TASK OBJECTIVE -
All lines holding the word "imóveis" in the listing below need to be copied.

PROVIDED ENTRIES -

----

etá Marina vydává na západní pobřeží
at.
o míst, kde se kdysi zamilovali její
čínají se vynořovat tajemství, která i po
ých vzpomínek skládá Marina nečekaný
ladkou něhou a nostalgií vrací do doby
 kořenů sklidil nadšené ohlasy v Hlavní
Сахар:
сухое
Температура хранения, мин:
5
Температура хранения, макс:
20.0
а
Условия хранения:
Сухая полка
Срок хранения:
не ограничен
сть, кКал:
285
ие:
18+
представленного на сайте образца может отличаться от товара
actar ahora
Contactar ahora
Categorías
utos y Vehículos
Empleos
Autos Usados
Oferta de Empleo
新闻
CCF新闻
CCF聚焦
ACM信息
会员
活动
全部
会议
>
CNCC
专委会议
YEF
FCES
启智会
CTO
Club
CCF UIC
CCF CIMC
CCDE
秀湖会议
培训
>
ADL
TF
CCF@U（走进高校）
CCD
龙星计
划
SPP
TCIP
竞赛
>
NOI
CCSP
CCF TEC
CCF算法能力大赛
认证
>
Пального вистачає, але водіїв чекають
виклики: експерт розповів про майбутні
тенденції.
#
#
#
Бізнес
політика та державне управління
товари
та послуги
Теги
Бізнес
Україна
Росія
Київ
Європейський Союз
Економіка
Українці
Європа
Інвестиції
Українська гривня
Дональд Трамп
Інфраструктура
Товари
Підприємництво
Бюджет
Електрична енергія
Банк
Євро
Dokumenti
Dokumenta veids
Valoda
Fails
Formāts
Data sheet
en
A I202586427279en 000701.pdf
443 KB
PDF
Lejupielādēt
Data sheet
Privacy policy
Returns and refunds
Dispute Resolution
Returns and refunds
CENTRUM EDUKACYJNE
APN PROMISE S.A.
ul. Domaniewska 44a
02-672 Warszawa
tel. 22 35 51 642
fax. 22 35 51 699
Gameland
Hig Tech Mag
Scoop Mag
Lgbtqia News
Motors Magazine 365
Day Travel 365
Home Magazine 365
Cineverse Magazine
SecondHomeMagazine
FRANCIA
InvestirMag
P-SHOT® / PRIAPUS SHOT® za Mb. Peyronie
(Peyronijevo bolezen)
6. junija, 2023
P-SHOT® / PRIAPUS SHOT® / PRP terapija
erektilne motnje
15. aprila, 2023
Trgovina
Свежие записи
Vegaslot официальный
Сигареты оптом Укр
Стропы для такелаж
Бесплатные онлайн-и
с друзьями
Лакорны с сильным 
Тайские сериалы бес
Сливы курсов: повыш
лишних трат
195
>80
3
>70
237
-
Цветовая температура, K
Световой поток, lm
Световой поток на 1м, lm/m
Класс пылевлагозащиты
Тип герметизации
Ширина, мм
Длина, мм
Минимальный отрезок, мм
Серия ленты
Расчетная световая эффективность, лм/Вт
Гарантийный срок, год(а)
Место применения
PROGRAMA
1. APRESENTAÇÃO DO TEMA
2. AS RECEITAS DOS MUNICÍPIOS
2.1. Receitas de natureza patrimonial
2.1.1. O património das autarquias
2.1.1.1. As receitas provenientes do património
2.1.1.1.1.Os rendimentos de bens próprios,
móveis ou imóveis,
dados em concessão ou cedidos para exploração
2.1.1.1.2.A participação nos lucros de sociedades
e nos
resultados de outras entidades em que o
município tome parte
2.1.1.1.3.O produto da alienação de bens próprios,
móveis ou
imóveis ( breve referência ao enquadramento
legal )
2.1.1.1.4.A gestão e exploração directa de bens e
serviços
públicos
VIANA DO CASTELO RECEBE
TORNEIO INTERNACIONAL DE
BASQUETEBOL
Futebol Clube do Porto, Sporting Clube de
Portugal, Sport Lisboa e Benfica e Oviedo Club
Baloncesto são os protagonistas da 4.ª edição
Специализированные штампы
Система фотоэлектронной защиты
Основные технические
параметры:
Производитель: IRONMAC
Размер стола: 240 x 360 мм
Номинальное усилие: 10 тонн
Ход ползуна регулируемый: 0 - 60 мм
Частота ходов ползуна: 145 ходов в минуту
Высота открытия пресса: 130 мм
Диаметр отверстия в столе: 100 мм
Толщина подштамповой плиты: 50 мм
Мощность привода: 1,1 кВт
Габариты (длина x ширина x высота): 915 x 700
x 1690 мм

----

REPLY -
móveis ou imóveis,
imóveis ( breve referência ao enquadramento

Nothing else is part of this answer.